Write every record below out exactly; no images.

Circuit design data:
******************************

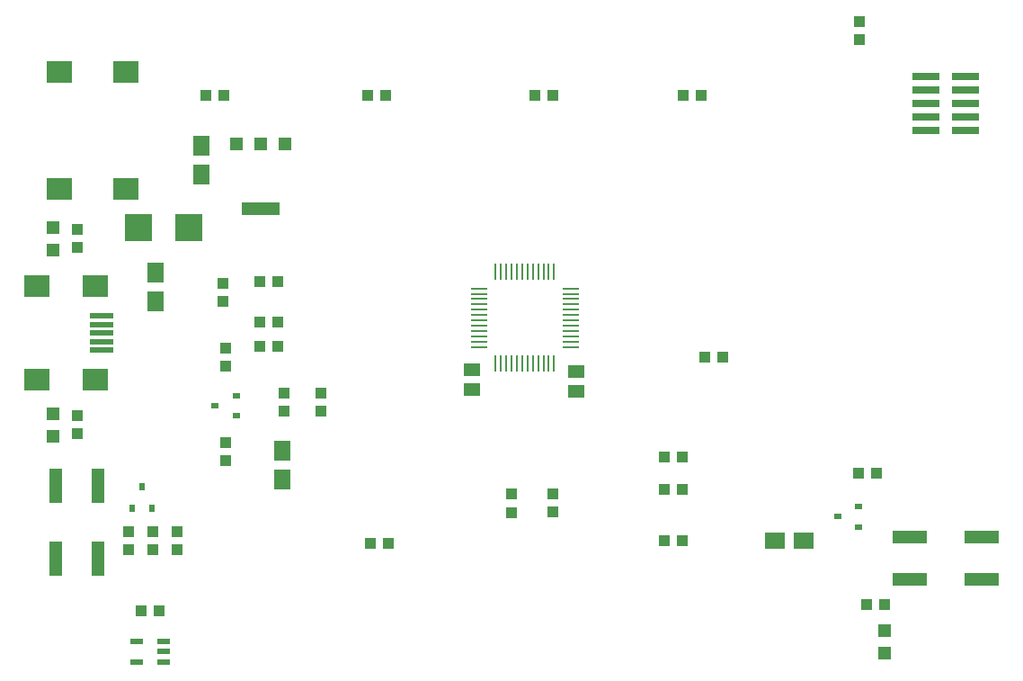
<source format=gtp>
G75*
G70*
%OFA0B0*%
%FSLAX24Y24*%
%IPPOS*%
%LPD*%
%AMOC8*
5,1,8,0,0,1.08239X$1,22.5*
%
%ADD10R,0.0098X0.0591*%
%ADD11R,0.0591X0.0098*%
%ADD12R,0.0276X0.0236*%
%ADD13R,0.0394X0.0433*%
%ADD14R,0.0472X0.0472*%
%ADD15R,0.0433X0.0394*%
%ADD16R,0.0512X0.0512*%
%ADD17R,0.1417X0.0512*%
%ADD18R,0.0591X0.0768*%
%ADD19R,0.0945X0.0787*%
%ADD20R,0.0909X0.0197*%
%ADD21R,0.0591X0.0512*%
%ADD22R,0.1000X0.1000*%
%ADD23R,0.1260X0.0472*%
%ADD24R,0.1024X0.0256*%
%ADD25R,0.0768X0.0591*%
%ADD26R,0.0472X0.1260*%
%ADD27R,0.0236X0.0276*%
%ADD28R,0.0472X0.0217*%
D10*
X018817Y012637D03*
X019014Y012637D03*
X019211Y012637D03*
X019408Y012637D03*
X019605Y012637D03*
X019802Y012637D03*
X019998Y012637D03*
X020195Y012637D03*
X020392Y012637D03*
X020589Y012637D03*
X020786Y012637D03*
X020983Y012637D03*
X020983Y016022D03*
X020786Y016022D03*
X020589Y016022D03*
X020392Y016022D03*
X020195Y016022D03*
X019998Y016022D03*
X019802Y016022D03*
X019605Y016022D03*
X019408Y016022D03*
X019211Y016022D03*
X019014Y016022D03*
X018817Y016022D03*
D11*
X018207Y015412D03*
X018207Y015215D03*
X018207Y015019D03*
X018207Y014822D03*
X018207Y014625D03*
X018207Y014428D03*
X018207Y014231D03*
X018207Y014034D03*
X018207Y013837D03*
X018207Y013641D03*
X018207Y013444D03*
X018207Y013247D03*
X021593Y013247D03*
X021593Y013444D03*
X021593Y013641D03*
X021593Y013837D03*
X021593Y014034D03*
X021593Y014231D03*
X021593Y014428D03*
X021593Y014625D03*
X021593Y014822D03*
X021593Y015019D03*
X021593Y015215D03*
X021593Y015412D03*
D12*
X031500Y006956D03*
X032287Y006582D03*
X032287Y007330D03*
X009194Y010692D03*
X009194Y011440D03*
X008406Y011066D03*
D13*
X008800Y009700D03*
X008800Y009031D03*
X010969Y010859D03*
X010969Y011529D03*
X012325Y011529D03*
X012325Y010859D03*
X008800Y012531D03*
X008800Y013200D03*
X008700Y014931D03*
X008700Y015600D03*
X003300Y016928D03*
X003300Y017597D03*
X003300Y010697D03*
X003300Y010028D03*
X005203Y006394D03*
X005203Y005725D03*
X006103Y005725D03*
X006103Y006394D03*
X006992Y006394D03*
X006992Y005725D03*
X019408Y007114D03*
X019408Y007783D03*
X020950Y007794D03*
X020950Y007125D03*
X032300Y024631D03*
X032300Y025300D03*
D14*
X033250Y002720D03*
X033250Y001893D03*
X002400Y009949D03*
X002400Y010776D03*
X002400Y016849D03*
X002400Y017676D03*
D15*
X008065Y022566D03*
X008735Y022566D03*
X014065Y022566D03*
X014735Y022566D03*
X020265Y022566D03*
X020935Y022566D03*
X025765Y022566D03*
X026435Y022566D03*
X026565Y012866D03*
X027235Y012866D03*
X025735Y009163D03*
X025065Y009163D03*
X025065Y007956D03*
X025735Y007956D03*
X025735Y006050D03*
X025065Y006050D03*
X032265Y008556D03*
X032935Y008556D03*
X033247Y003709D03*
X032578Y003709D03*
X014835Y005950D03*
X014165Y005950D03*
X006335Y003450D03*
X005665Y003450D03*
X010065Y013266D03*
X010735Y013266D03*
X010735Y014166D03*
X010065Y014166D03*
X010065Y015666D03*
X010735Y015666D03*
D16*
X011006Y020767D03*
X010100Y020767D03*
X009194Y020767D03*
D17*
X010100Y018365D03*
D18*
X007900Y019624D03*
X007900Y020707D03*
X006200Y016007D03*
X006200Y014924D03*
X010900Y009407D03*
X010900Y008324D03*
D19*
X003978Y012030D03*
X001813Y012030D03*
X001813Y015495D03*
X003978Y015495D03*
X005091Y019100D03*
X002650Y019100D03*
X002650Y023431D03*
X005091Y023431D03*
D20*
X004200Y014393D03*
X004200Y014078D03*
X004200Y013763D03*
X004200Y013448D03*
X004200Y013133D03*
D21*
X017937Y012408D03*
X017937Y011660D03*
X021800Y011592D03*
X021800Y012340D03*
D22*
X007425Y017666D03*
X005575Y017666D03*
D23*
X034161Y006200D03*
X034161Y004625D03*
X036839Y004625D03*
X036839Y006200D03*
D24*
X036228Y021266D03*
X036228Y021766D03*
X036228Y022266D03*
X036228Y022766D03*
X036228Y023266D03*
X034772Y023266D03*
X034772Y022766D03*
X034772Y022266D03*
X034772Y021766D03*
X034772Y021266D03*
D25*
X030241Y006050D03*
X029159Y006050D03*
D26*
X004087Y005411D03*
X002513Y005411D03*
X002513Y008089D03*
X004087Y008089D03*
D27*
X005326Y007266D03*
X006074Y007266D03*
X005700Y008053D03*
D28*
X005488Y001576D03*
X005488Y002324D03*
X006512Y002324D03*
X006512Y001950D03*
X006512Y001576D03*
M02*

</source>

******************************

REPLY TO THE TASK:
<source format=gtp>
G75*
G70*
%OFA0B0*%
%FSLAX24Y24*%
%IPPOS*%
%LPD*%
%AMOC8*
5,1,8,0,0,1.08239X$1,22.5*
%
%ADD10R,0.0098X0.0591*%
%ADD11R,0.0591X0.0098*%
%ADD12R,0.0276X0.0236*%
%ADD13R,0.0394X0.0433*%
%ADD14R,0.0472X0.0472*%
%ADD15R,0.0433X0.0394*%
%ADD16R,0.0512X0.0512*%
%ADD17R,0.1417X0.0512*%
%ADD18R,0.0591X0.0768*%
%ADD19R,0.0945X0.0787*%
%ADD20R,0.0909X0.0197*%
%ADD21R,0.0591X0.0512*%
%ADD22R,0.1000X0.1000*%
%ADD23R,0.1260X0.0472*%
%ADD24R,0.1024X0.0256*%
%ADD25R,0.0768X0.0591*%
%ADD26R,0.0472X0.1260*%
%ADD27R,0.0236X0.0276*%
%ADD28R,0.0472X0.0217*%
D10*
X018817Y012637D03*
X019014Y012637D03*
X019211Y012637D03*
X019408Y012637D03*
X019605Y012637D03*
X019802Y012637D03*
X019998Y012637D03*
X020195Y012637D03*
X020392Y012637D03*
X020589Y012637D03*
X020786Y012637D03*
X020983Y012637D03*
X020983Y016022D03*
X020786Y016022D03*
X020589Y016022D03*
X020392Y016022D03*
X020195Y016022D03*
X019998Y016022D03*
X019802Y016022D03*
X019605Y016022D03*
X019408Y016022D03*
X019211Y016022D03*
X019014Y016022D03*
X018817Y016022D03*
D11*
X018207Y015412D03*
X018207Y015215D03*
X018207Y015019D03*
X018207Y014822D03*
X018207Y014625D03*
X018207Y014428D03*
X018207Y014231D03*
X018207Y014034D03*
X018207Y013837D03*
X018207Y013641D03*
X018207Y013444D03*
X018207Y013247D03*
X021593Y013247D03*
X021593Y013444D03*
X021593Y013641D03*
X021593Y013837D03*
X021593Y014034D03*
X021593Y014231D03*
X021593Y014428D03*
X021593Y014625D03*
X021593Y014822D03*
X021593Y015019D03*
X021593Y015215D03*
X021593Y015412D03*
D12*
X031500Y006956D03*
X032287Y006582D03*
X032287Y007330D03*
X009194Y010692D03*
X009194Y011440D03*
X008406Y011066D03*
D13*
X008800Y009700D03*
X008800Y009031D03*
X010969Y010859D03*
X010969Y011529D03*
X012325Y011529D03*
X012325Y010859D03*
X008800Y012531D03*
X008800Y013200D03*
X008700Y014931D03*
X008700Y015600D03*
X003300Y016928D03*
X003300Y017597D03*
X003300Y010697D03*
X003300Y010028D03*
X005203Y006394D03*
X005203Y005725D03*
X006103Y005725D03*
X006103Y006394D03*
X006992Y006394D03*
X006992Y005725D03*
X019408Y007114D03*
X019408Y007783D03*
X020950Y007794D03*
X020950Y007125D03*
X032300Y024631D03*
X032300Y025300D03*
D14*
X033250Y002720D03*
X033250Y001893D03*
X002400Y009949D03*
X002400Y010776D03*
X002400Y016849D03*
X002400Y017676D03*
D15*
X008065Y022566D03*
X008735Y022566D03*
X014065Y022566D03*
X014735Y022566D03*
X020265Y022566D03*
X020935Y022566D03*
X025765Y022566D03*
X026435Y022566D03*
X026565Y012866D03*
X027235Y012866D03*
X025735Y009163D03*
X025065Y009163D03*
X025065Y007956D03*
X025735Y007956D03*
X025735Y006050D03*
X025065Y006050D03*
X032265Y008556D03*
X032935Y008556D03*
X033247Y003709D03*
X032578Y003709D03*
X014835Y005950D03*
X014165Y005950D03*
X006335Y003450D03*
X005665Y003450D03*
X010065Y013266D03*
X010735Y013266D03*
X010735Y014166D03*
X010065Y014166D03*
X010065Y015666D03*
X010735Y015666D03*
D16*
X011006Y020767D03*
X010100Y020767D03*
X009194Y020767D03*
D17*
X010100Y018365D03*
D18*
X007900Y019624D03*
X007900Y020707D03*
X006200Y016007D03*
X006200Y014924D03*
X010900Y009407D03*
X010900Y008324D03*
D19*
X003978Y012030D03*
X001813Y012030D03*
X001813Y015495D03*
X003978Y015495D03*
X005091Y019100D03*
X002650Y019100D03*
X002650Y023431D03*
X005091Y023431D03*
D20*
X004200Y014393D03*
X004200Y014078D03*
X004200Y013763D03*
X004200Y013448D03*
X004200Y013133D03*
D21*
X017937Y012408D03*
X017937Y011660D03*
X021800Y011592D03*
X021800Y012340D03*
D22*
X007425Y017666D03*
X005575Y017666D03*
D23*
X034161Y006200D03*
X034161Y004625D03*
X036839Y004625D03*
X036839Y006200D03*
D24*
X036228Y021266D03*
X036228Y021766D03*
X036228Y022266D03*
X036228Y022766D03*
X036228Y023266D03*
X034772Y023266D03*
X034772Y022766D03*
X034772Y022266D03*
X034772Y021766D03*
X034772Y021266D03*
D25*
X030241Y006050D03*
X029159Y006050D03*
D26*
X004087Y005411D03*
X002513Y005411D03*
X002513Y008089D03*
X004087Y008089D03*
D27*
X005326Y007266D03*
X006074Y007266D03*
X005700Y008053D03*
D28*
X005488Y001576D03*
X005488Y002324D03*
X006512Y002324D03*
X006512Y001950D03*
X006512Y001576D03*
M02*

</source>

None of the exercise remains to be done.